- Requirement: Repeat the lines of the data exactly, from the first one through the one that contains "többek között a".

- Supplied entries:
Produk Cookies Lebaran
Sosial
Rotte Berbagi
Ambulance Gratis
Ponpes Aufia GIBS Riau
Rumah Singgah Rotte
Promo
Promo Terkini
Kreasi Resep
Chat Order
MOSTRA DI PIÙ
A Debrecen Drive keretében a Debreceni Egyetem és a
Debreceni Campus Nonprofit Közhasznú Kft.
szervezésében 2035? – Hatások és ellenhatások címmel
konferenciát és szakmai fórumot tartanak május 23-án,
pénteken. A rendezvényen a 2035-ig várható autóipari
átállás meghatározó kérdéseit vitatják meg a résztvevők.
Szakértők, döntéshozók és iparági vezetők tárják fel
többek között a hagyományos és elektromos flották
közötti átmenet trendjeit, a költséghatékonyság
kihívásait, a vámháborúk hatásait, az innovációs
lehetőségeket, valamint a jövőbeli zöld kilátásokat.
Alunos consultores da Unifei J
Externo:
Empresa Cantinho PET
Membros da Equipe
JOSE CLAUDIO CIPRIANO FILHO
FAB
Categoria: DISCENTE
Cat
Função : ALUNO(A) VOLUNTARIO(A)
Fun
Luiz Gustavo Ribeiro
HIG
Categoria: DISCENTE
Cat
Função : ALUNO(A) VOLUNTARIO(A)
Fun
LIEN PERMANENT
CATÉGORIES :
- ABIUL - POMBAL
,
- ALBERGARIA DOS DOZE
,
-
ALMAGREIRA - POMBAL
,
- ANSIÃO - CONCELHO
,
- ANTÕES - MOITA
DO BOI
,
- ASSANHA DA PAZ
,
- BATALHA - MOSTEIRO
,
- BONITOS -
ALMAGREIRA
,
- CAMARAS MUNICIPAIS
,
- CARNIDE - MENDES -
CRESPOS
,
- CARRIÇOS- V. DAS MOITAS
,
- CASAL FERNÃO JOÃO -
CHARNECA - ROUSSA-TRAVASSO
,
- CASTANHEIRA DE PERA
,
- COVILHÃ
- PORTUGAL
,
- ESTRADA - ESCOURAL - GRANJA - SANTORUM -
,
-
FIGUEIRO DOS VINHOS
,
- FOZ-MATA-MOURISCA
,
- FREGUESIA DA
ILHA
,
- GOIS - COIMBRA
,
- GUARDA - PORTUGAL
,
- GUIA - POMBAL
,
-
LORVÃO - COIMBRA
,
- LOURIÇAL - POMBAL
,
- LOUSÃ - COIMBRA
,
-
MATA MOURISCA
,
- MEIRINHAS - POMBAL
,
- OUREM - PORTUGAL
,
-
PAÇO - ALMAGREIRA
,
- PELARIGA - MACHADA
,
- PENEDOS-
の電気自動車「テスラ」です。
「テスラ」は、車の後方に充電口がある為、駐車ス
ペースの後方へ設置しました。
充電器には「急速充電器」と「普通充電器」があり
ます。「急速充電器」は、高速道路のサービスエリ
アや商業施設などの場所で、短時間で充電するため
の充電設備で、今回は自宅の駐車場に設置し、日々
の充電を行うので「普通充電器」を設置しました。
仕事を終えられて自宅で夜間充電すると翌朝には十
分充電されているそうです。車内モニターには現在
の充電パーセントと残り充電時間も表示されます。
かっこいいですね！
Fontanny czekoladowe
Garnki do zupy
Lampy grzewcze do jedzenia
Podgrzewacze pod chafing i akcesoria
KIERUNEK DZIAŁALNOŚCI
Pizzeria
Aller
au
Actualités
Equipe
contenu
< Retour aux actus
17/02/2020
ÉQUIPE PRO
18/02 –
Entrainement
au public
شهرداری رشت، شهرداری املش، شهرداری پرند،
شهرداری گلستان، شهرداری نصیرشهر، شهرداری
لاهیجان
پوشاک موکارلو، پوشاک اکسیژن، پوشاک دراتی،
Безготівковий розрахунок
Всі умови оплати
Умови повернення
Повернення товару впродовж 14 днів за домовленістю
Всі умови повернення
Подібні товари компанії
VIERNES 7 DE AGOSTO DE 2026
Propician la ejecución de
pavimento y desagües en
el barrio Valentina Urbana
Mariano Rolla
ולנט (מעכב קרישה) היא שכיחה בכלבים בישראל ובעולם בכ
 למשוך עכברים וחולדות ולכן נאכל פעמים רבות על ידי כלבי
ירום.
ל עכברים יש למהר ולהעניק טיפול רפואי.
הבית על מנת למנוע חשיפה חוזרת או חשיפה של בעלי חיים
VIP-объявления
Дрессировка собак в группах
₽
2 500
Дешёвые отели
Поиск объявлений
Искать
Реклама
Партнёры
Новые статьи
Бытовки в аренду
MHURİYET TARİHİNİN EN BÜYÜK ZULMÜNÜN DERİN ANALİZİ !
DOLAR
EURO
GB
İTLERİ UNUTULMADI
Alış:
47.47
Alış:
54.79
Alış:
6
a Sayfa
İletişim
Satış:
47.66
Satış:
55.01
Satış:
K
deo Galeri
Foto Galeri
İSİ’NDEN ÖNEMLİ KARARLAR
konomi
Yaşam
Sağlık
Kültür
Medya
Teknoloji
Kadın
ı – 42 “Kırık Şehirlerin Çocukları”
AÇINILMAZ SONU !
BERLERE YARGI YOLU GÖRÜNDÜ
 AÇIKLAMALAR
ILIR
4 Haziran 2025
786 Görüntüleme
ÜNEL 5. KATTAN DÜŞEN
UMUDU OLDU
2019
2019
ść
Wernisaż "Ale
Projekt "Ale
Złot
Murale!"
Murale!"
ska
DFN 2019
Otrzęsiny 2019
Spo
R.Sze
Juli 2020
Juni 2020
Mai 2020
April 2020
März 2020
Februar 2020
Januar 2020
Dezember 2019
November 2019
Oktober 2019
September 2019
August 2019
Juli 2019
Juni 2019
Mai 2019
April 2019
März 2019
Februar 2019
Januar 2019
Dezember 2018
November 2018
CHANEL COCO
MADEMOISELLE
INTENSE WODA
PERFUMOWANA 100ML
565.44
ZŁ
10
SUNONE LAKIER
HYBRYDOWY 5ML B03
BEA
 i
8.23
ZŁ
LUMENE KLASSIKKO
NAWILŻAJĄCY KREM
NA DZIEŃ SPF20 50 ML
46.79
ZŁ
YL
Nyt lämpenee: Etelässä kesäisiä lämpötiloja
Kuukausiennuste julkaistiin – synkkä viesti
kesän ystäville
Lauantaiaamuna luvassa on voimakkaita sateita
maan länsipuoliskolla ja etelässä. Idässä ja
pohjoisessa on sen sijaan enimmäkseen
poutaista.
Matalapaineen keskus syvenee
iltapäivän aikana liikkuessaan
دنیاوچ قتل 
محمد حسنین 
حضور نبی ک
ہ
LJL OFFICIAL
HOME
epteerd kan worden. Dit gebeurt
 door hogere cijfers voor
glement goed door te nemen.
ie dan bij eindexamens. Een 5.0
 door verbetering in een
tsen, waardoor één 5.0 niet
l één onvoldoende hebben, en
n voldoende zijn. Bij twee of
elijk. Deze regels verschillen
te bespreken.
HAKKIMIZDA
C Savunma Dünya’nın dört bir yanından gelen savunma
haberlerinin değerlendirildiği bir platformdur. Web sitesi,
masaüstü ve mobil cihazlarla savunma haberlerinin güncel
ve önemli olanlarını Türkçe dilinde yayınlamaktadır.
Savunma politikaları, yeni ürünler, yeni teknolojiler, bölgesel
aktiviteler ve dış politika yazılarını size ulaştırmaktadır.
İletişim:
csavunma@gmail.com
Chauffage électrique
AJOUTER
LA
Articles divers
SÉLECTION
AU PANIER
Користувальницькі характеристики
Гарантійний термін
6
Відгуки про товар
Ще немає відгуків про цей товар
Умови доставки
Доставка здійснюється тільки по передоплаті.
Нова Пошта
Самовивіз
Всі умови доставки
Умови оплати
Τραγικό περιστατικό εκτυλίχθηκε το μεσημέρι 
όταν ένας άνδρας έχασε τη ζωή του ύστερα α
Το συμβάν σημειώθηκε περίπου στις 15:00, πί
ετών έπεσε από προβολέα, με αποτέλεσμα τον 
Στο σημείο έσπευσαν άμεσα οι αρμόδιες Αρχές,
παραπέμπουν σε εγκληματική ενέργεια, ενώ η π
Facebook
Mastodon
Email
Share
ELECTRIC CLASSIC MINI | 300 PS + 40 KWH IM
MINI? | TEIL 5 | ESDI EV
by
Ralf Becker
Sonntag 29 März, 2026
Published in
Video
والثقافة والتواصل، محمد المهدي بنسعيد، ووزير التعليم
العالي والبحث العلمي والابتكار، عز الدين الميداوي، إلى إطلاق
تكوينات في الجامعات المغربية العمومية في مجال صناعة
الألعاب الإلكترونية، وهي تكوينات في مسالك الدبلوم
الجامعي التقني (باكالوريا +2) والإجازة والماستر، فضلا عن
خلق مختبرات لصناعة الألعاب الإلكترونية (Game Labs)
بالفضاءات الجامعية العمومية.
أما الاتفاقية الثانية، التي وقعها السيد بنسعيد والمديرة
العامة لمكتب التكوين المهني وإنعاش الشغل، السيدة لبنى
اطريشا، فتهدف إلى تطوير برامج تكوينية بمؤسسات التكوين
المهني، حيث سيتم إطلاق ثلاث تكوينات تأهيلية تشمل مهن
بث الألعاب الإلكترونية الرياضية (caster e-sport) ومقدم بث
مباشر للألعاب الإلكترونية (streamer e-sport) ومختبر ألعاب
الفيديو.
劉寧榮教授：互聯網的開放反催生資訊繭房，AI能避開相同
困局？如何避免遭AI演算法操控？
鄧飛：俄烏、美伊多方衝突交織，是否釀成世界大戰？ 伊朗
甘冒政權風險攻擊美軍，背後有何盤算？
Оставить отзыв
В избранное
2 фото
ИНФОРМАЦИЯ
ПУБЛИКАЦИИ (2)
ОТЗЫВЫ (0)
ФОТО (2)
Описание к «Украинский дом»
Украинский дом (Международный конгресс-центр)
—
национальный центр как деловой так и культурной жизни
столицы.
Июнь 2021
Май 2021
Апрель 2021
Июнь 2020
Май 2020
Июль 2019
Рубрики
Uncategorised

- Solution:
Produk Cookies Lebaran
Sosial
Rotte Berbagi
Ambulance Gratis
Ponpes Aufia GIBS Riau
Rumah Singgah Rotte
Promo
Promo Terkini
Kreasi Resep
Chat Order
MOSTRA DI PIÙ
A Debrecen Drive keretében a Debreceni Egyetem és a
Debreceni Campus Nonprofit Közhasznú Kft.
szervezésében 2035? – Hatások és ellenhatások címmel
konferenciát és szakmai fórumot tartanak május 23-án,
pénteken. A rendezvényen a 2035-ig várható autóipari
átállás meghatározó kérdéseit vitatják meg a résztvevők.
Szakértők, döntéshozók és iparági vezetők tárják fel
többek között a hagyományos és elektromos flották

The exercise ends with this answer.